Ostern 1941 wurde Helga Chosch in der 3. Jüdischen Schule in der Kaiserstraße in Berlin-Mitte eingeschult. Eine staatliche Schule durften jüdische Kinder seit November 1938 nicht mehr besuchen.
Hier lernte sie die gleichaltrige Rita Hinkelmann aus der Schieritzstraße 34 kennen. Die Mädchen freundeten sich an und legten ihren täglichen Schulweg – die ganze Greifswalder Straße bis über den Alexanderplatz zur Kaiserstraße – gemeinsam zurück. Die Erinnerung daran hat Rita als schriftliche Überlieferung ihrer Familie hinterlassen.
Ab Oktober 1941 begannen die Nazis mit den planmäßigen Deportationen der jüdischen Bevölkerung Berlins.
Zum 30. Juni 1942 wurden alle jüdischen Schulen durch den NS-Staat geschlossen – da hatten Helga und Rita gerade die 1. Klasse beendet.
Die Eltern beider Mädchen waren – wie alle Jüdinnen und Juden auf dem Gebiet des Deutschen Reichs – zur Zwangsarbeit verpflichtet.

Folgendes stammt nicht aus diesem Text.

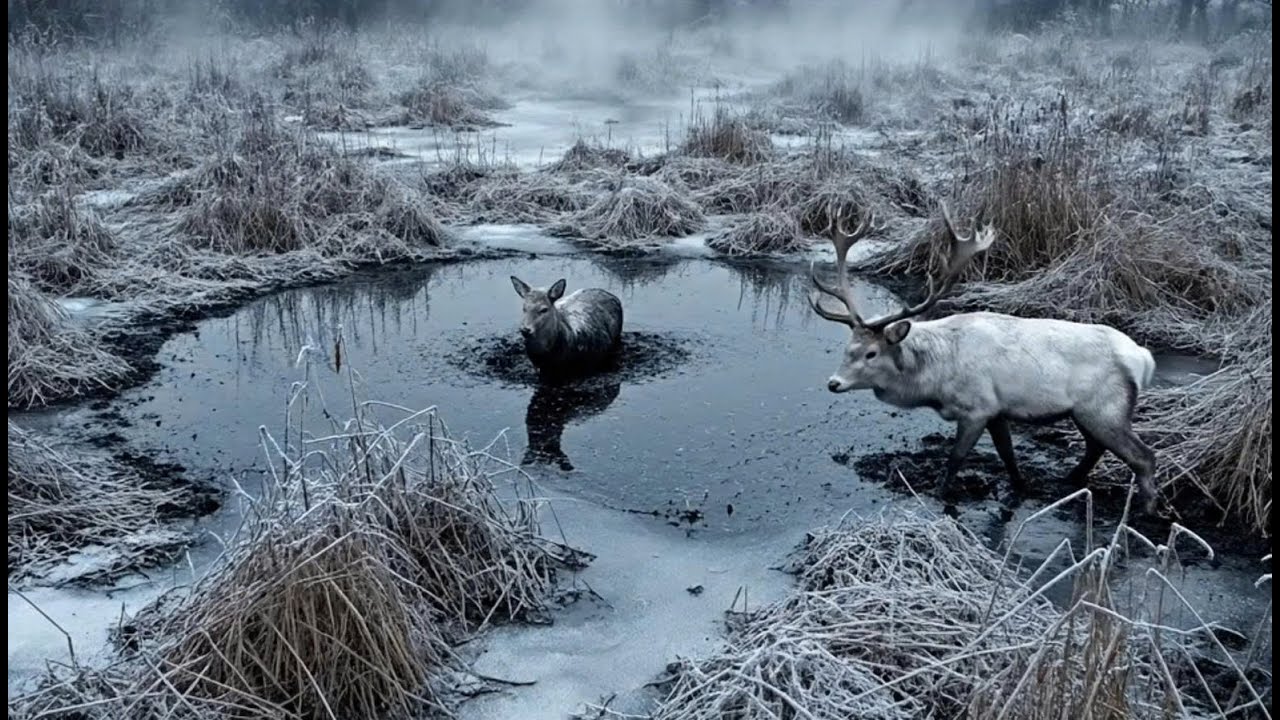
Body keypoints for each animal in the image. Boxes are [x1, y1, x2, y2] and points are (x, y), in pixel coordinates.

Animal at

Wie nach der Schließung der Schulen eine Betreuung der Kinder geregelt wurde, lässt sich nur schwer vorstellen.
Am 17. Mai 1943 wurde Marthas Mann Moritz Chosch mit den Kindern Horst und Helga auf dem „38. Osttransport“ nach Auschwitz deportiert.
Martha befand sich zu diesem Zeitpunkt wohl – so die Erinnerung von Rita Hinkelmann – im Jüdischen Krankenhaus Wedding. Sie wurde sechs Wochen später, am 28. Juni 1943, mit dem „39. Osttransport“ nach Auschwitz deportiert.

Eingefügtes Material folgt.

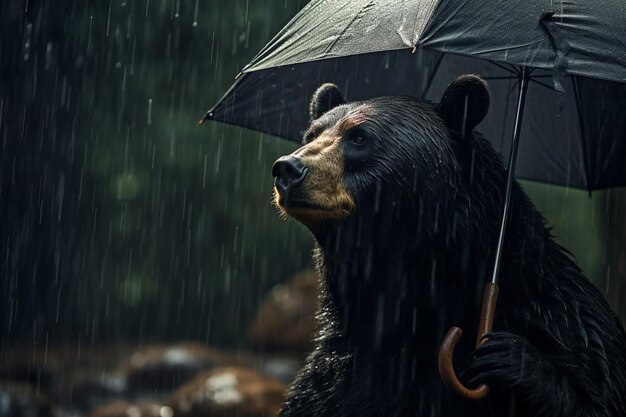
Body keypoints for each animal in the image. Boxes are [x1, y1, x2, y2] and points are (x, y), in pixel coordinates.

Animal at [270, 75, 624, 416]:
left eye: (359, 137)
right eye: (310, 135)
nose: (287, 168)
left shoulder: (568, 325)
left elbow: (597, 391)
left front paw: (512, 359)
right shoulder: (339, 375)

Alle vier, Martha, Moritz, Horst und Helga Chosch, wurden im Konzentrations- und Vernichtungslager Auschwitz ermordet. Ihre genauen Todesdaten sind nicht dokumentiert.
Rita Hinkelmann überlebte den NS-Terror, weil sie durch ihren „arischen“ Vater von der Deportation verschont blieb.
Aus ihren schriftlichen Lebenserinnerungen erwuchs die Anregung, mit Stolpersteinen für die Erinnerung an das Schicksal der Familie Chosch zu sorgen.
Für Rita und ihre Familie liegen Stolpersteine in der Schieritzstraße 34.